Ainsi, les paramètres économiques du trentenaire sont souvent aléatoires et fluctuants, et cette variable pèse sur les autres aspects de la vie, notamment la capacité de «se poser», s'autonomiser et, éventuellement, de créer une famille.

A 20 ans, l'horizon est grand ouvert. L'incertitude face à l'avenir se colmate facilement, l'impression d'un l'âge de «tous les possibles» est encore profondément ressentie. A 20 ans, on peut accepter de galérer dans le flou car ce dernier est perçu comme provisoire et l'indétermination distille même un parfum savoureux. A 20 ans, on peut toujours projeter de tout reprendre à zéro: repasser le bac, changer d'orientation, tenter l'aventure à l'étranger, concocter un bon plan, prendre le temps de «se trouver». La société et beaucoup de familles l'acceptent volontiers et, quand elles en ont les moyens financiers, l'accompagnent.

A 30 ans, l'horizon est plus brumeux. Quand beaucoup de portes semblent s'être déjà fermées, si l'on continue de naviguer entre emplois précaires et périodes d'inactivité, l'interrogation sur l'avenir peut, par contre, devenir lancinante –et le fait que l'époque sanctifie l'éternel recommencement et que les âges de la vie soient infiniment moins associés à des comportements normatifs qu'autrefois ne suffit pas comme consolation.

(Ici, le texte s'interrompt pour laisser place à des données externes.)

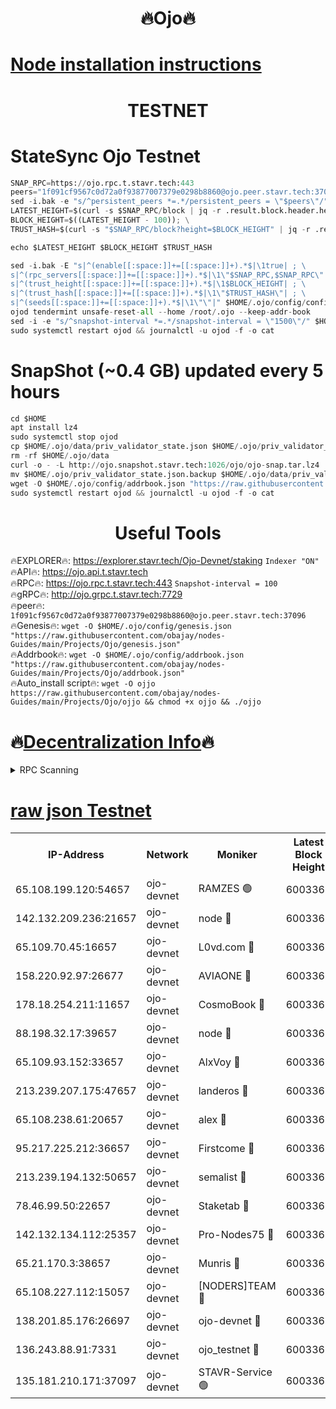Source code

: <h1 align="center"> 🔥Ojo🔥</h1>

[Node installation instructions](https://github.com/obajay/nodes-Guides/tree/main/Projects/Ojo)
=

<h1 align="center"> TESTNET</h1>

# StateSync Ojo Testnet
```python
SNAP_RPC=https://ojo.rpc.t.stavr.tech:443
peers="1f091cf9567c0d72a0f93877007379e0298b8860@ojo.peer.stavr.tech:37096"
sed -i.bak -e "s/^persistent_peers *=.*/persistent_peers = \"$peers\"/" $HOME/.ojo/config/config.toml
LATEST_HEIGHT=$(curl -s $SNAP_RPC/block | jq -r .result.block.header.height); \
BLOCK_HEIGHT=$((LATEST_HEIGHT - 100)); \
TRUST_HASH=$(curl -s "$SNAP_RPC/block?height=$BLOCK_HEIGHT" | jq -r .result.block_id.hash)

echo $LATEST_HEIGHT $BLOCK_HEIGHT $TRUST_HASH

sed -i.bak -E "s|^(enable[[:space:]]+=[[:space:]]+).*$|\1true| ; \
s|^(rpc_servers[[:space:]]+=[[:space:]]+).*$|\1\"$SNAP_RPC,$SNAP_RPC\"| ; \
s|^(trust_height[[:space:]]+=[[:space:]]+).*$|\1$BLOCK_HEIGHT| ; \
s|^(trust_hash[[:space:]]+=[[:space:]]+).*$|\1\"$TRUST_HASH\"| ; \
s|^(seeds[[:space:]]+=[[:space:]]+).*$|\1\"\"|" $HOME/.ojo/config/config.toml
ojod tendermint unsafe-reset-all --home /root/.ojo --keep-addr-book
sed -i -e "s/^snapshot-interval *=.*/snapshot-interval = \"1500\"/" $HOME/.ojo/config/app.toml
sudo systemctl restart ojod && journalctl -u ojod -f -o cat
```
# SnapShot (~0.4 GB) updated every 5 hours
```python
cd $HOME
apt install lz4
sudo systemctl stop ojod
cp $HOME/.ojo/data/priv_validator_state.json $HOME/.ojo/priv_validator_state.json.backup
rm -rf $HOME/.ojo/data
curl -o - -L http://ojo.snapshot.stavr.tech:1026/ojo/ojo-snap.tar.lz4 | lz4 -c -d - | tar -x -C $HOME/.ojo --strip-components 2
mv $HOME/.ojo/priv_validator_state.json.backup $HOME/.ojo/data/priv_validator_state.json
wget -O $HOME/.ojo/config/addrbook.json "https://raw.githubusercontent.com/obajay/nodes-Guides/main/Projects/Ojo/addrbook.json"
sudo systemctl restart ojod && journalctl -u ojod -f -o cat
```
 <h1 align="center"> Useful Tools</h1>

🔥EXPLORER🔥:        https://explorer.stavr.tech/Ojo-Devnet/staking        `Indexer "ON"` \
🔥API🔥:                     https://ojo.api.t.stavr.tech \
🔥RPC🔥:                    https://ojo.rpc.t.stavr.tech:443              `Snapshot-interval = 100` \
🔥gRPC🔥:                  http://ojo.grpc.t.stavr.tech:7729 \
🔥peer🔥:                   `1f091cf9567c0d72a0f93877007379e0298b8860@ojo.peer.stavr.tech:37096` \
🔥Genesis🔥:    ```wget -O $HOME/.ojo/config/genesis.json "https://raw.githubusercontent.com/obajay/nodes-Guides/main/Projects/Ojo/genesis.json"``` \
🔥Addrbook🔥:    ```wget -O $HOME/.ojo/config/addrbook.json "https://raw.githubusercontent.com/obajay/nodes-Guides/main/Projects/Ojo/addrbook.json"``` \
🔥Auto_install script🔥: ```wget -O ojjo https://raw.githubusercontent.com/obajay/nodes-Guides/main/Projects/Ojo/ojjo && chmod +x ojjo && ./ojjo```

🔥[Decentralization Info](https://github.com/obajay/StateSync-snapshots/tree/main/Projects/Ojo/Decentralization)🔥
=


<details>
<summary>RPC Scanning</summary>

<h2 align="center"> We scan nodes in real time every 4 hours. And we provide the final result of RPC endpoints.
We cannot influence the operation of these nodes in any way. </h2>


```python
If Voting Power is higher than 0 --> then the Node is a validator of the network and may be subject to attack and be a potential threat to the chain.
```
```python
We marked such validators with a red symbol
```

</details>

[raw json Testnet](https://rpc-check.ojot.stavr.tech/ojot/rpc-ojot-result.json)
=


<table><tr><th>IP-Address</th><th>Network</th><th>Moniker</th><th>Latest Block Height</th><th>Earliest Block Height</th><th>Catching Up</th><th>Tx Index</th><th>Voting Power</th><th>Scan Time</th></tr><tr><td>65.108.199.120:54657</td><td>ojo-devnet</td><td>RAMZES 🟢</td><td>6003364</td><td>306156</td><td>False</td><td>on</td><td>0</td><td>2024-03-22T17:21:21.577197628UTC</td></tr><tr><td>142.132.209.236:21657</td><td>ojo-devnet</td><td>node 🔴</td><td>6003367</td><td>350001</td><td>False</td><td>on</td><td>1999</td><td>2024-03-22T17:21:40.597305358UTC</td></tr><tr><td>65.109.70.45:16657</td><td>ojo-devnet</td><td>L0vd.com 🔴</td><td>6003368</td><td>695918</td><td>False</td><td>off</td><td>998</td><td>2024-03-22T17:21:46.089251832UTC</td></tr><tr><td>158.220.92.97:26677</td><td>ojo-devnet</td><td>AVIAONE 🔴</td><td>6003367</td><td>2754001</td><td>False</td><td>on</td><td>19926</td><td>2024-03-22T17:21:37.791471157UTC</td></tr><tr><td>178.18.254.211:11657</td><td>ojo-devnet</td><td>CosmoBook 🔴</td><td>6003367</td><td>4392001</td><td>False</td><td>off</td><td>1047</td><td>2024-03-22T17:21:40.921543324UTC</td></tr><tr><td>88.198.32.17:39657</td><td>ojo-devnet</td><td>node 🔴</td><td>6003368</td><td>4710001</td><td>False</td><td>on</td><td>110007</td><td>2024-03-22T17:21:43.177080934UTC</td></tr><tr><td>65.109.93.152:33657</td><td>ojo-devnet</td><td>AlxVoy 🔴</td><td>6003367</td><td>4943001</td><td>False</td><td>on</td><td>6350855</td><td>2024-03-22T17:21:40.372234190UTC</td></tr><tr><td>213.239.207.175:47657</td><td>ojo-devnet</td><td>landeros 🔴</td><td>6003367</td><td>4967924</td><td>False</td><td>off</td><td>11083</td><td>2024-03-22T17:21:38.006389222UTC</td></tr><tr><td>65.108.238.61:20657</td><td>ojo-devnet</td><td>alex 🔴</td><td>6003364</td><td>5131001</td><td>False</td><td>on</td><td>11359</td><td>2024-03-22T17:21:21.259173051UTC</td></tr><tr><td>95.217.225.212:36657</td><td>ojo-devnet</td><td>Firstcome 🔴</td><td>6003365</td><td>5251946</td><td>False</td><td>on</td><td>13566</td><td>2024-03-22T17:21:27.010039847UTC</td></tr><tr><td>213.239.194.132:50657</td><td>ojo-devnet</td><td>semalist 🔴</td><td>6003364</td><td>5540522</td><td>False</td><td>on</td><td>21037</td><td>2024-03-22T17:21:21.833532629UTC</td></tr><tr><td>78.46.99.50:22657</td><td>ojo-devnet</td><td>Staketab 🔴</td><td>6003368</td><td>5668501</td><td>False</td><td>on</td><td>1276</td><td>2024-03-22T17:21:46.300868819UTC</td></tr><tr><td>142.132.134.112:25357</td><td>ojo-devnet</td><td>Pro-Nodes75 🔴</td><td>6003364</td><td>5903364</td><td>False</td><td>on</td><td>24651</td><td>2024-03-22T17:21:24.382729996UTC</td></tr><tr><td>65.21.170.3:38657</td><td>ojo-devnet</td><td>Munris 🔴</td><td>6003365</td><td>5903365</td><td>False</td><td>off</td><td>20123</td><td>2024-03-22T17:21:26.720015103UTC</td></tr><tr><td>65.108.227.112:15057</td><td>ojo-devnet</td><td>[NODERS]TEAM 🔴</td><td>6003368</td><td>5903368</td><td>False</td><td>off</td><td>9999</td><td>2024-03-22T17:21:45.538201098UTC</td></tr><tr><td>138.201.85.176:26697</td><td>ojo-devnet</td><td>ojo-devnet 🔴</td><td>6003368</td><td>5903368</td><td>False</td><td>on</td><td>1000024000</td><td>2024-03-22T17:21:45.783559896UTC</td></tr><tr><td>136.243.88.91:7331</td><td>ojo-devnet</td><td>ojo_testnet 🔴</td><td>6003365</td><td>5982345</td><td>False</td><td>off</td><td>1000</td><td>2024-03-22T17:21:29.272035504UTC</td></tr><tr><td>135.181.210.171:37097</td><td>ojo-devnet</td><td>STAVR-Service 🟢</td><td>6003364</td><td>6003201</td><td>False</td><td>on</td><td>0</td><td>2024-03-22T17:21:22.131208241UTC</td></tr></table>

L'avancée en zigzag vers le statut de l'indépendance économique, accompagnée parfois de la hantise du stand-by durable dans l'exclusion, a pour conséquence que les aspects privés de l'existence prennent le dessus et que la notion de travail salarié peut se dissoudre et se muer en valeur relative. On aspire à en avoir un, on incline même à en attendre beaucoup en termes de réalisation personnelle, ou de cadre relationnel.

Simultanément, si cette perspective semble s'évanouir à l'horizon, on s'installe dans un projet de débrouille individuelle qui va de l'auto-entrepreneuriat (ce sont les trentenaires qui créent le plus d'auto-entreprises), à l'assistanat familial et/ou social doublée éventuellement d'une activité créatrice. Un trentenaire sur dix vit encore chez ses parents, une proportion qui incline à augmenter.

Dans tous les cas, au brouillard existentiel introduit par les nouvelles conditions de l'emploi correspond le désengagement politique des trentenaires.

Cette abstention électorale ne doit pas être assimilée au moratoire dépeint par les politologues à propos des gens de 20 ans, tout juste entrés dans l'âge du vote, et qui, faute de maturité ou de savoir partisan, repoussent à plus tard l'acte de la responsabilité citoyenne.

Le désengagement des trentenaires n'est pas suspendu à de la désinvolture, et emporte un sens politique plus grave. Il manifeste un désintérêt ostentatoire vis-à-vis du monde qui nous gouverne, une défiance proclamée, une indignation qui a été pesée. Cette révolte générationnelle n'a pas trouvé, pour le moment, d'autre terrain pour s'exprimer que la désertion du jeu politique, mais le message en filigrane est évident.